SINTASH: Yes. What is China doing is a crime against humanity. They're trying to de-radicalize Uighurs, who are Muslim. But Uighurs are not radical Islamists. We just peaceful and normal minority group. So what is China doing is trying to wipe out Uighur identity. And they'll wipe out their religion in the Uighur region.

SIMON: The Chinese government says these are job-training camps.

SINTASH: It's false because my father is 70-years-old. He's in his retirement. He doesn't need any job training, any kind of education. So China has detained - we reported it - more than 3 million Uighurs. Those are aged between 20 to 45, who are healthy males, who could take street to ask their ultimate rights, which is independence.

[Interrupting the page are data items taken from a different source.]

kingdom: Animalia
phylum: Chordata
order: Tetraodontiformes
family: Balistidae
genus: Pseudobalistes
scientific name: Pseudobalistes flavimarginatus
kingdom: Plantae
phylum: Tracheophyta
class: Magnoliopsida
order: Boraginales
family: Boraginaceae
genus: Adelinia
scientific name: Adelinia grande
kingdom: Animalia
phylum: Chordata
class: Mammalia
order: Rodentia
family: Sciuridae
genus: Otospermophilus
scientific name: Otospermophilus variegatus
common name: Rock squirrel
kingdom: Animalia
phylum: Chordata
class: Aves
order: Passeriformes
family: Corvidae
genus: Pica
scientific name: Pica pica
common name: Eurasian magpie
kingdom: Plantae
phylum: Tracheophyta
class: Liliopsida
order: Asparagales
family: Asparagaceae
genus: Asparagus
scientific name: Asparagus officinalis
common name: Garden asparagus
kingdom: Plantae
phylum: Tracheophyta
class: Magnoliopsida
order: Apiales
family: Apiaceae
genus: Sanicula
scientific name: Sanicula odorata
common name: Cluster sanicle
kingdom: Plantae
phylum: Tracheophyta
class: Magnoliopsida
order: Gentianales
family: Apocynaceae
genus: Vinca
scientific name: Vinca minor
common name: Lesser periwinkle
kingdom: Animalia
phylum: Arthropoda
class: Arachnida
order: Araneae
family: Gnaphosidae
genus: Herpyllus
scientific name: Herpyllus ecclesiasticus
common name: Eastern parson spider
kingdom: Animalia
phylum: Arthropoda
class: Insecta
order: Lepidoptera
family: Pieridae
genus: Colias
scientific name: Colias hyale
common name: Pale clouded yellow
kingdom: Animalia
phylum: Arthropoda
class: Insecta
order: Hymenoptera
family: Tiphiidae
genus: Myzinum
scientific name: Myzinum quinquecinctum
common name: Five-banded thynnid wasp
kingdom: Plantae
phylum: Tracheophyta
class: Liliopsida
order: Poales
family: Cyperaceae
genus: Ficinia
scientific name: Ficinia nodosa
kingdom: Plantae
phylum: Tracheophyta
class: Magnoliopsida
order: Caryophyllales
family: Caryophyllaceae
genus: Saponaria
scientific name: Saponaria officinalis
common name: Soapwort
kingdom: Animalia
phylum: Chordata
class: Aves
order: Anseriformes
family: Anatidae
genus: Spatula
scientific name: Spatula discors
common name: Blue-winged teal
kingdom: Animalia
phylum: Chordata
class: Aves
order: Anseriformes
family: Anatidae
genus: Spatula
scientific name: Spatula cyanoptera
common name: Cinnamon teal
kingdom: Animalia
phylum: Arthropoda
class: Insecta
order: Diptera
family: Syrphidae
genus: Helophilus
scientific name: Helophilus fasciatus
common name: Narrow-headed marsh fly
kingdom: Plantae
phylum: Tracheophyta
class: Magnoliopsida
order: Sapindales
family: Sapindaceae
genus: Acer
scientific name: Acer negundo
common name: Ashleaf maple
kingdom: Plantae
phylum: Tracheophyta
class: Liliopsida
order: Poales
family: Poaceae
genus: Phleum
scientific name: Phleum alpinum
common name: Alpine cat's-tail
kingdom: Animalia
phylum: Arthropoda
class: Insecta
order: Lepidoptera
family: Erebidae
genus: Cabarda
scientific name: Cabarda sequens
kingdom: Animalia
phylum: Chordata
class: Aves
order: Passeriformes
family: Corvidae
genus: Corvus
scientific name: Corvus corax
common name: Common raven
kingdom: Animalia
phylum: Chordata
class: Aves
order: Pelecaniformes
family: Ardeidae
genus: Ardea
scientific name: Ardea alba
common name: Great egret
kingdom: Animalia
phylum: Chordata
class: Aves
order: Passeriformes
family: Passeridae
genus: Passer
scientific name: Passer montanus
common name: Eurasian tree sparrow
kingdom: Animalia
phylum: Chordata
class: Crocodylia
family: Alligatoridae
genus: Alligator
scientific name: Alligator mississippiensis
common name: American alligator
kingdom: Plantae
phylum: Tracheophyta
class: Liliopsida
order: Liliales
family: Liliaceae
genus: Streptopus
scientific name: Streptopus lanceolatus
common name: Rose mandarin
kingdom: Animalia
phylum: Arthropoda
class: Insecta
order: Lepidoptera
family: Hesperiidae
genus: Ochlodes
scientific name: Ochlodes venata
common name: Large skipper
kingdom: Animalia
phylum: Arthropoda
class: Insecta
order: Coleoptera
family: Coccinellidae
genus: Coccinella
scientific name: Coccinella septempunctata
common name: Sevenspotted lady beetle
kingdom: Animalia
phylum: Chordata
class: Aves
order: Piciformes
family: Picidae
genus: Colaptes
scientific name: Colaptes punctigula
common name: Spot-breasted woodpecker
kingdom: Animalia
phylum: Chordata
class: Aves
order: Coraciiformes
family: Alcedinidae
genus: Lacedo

SIMON: Mr. Sintash, with the Uighur Human Rights Project, I know you've been trying to follow the destruction of mosques - and it's not just Uighur Muslims, but Kazakhs and other Turkic ethnic groups. What have you been able to find out about the destruction of mosques?

SINTASH: This can expose what is China doing against Islam. They demolished more than 10,000 mosques, according to my research. And I've found 150 demolished mosques and religious sites using that satellite imagery. So this is not only prosecution against Uighurs and other ethnic groups in the region. This is also a threat to the world.

SIMON: The United States has put Chinese tech companies in the Xinjiang region - 28 as I recall - on a list for sanctions. What does that do? Is it enough?

SINTASH: I say this is not enough. There's two ways. Like, one is stop importing goods made in Uighur region of China. Also, stop exporting the high-tech technology and the system to the Uighur region.

SIMON: High-tech surveillance systems.

SINTASH: Yeah, high-tech surveillance system, which is how to detect people's facial recognition and also emotional recognition of people. They're also forced to install spy app - each citizens of Uighur region. So people even cannot use their own smartphones fairly. Uighur region become the testing ground of Chinese to understand how control people was using AI technology.

SIMON: Bahram Sintash of the Uighur Human Rights Project, thank you so much for being with us.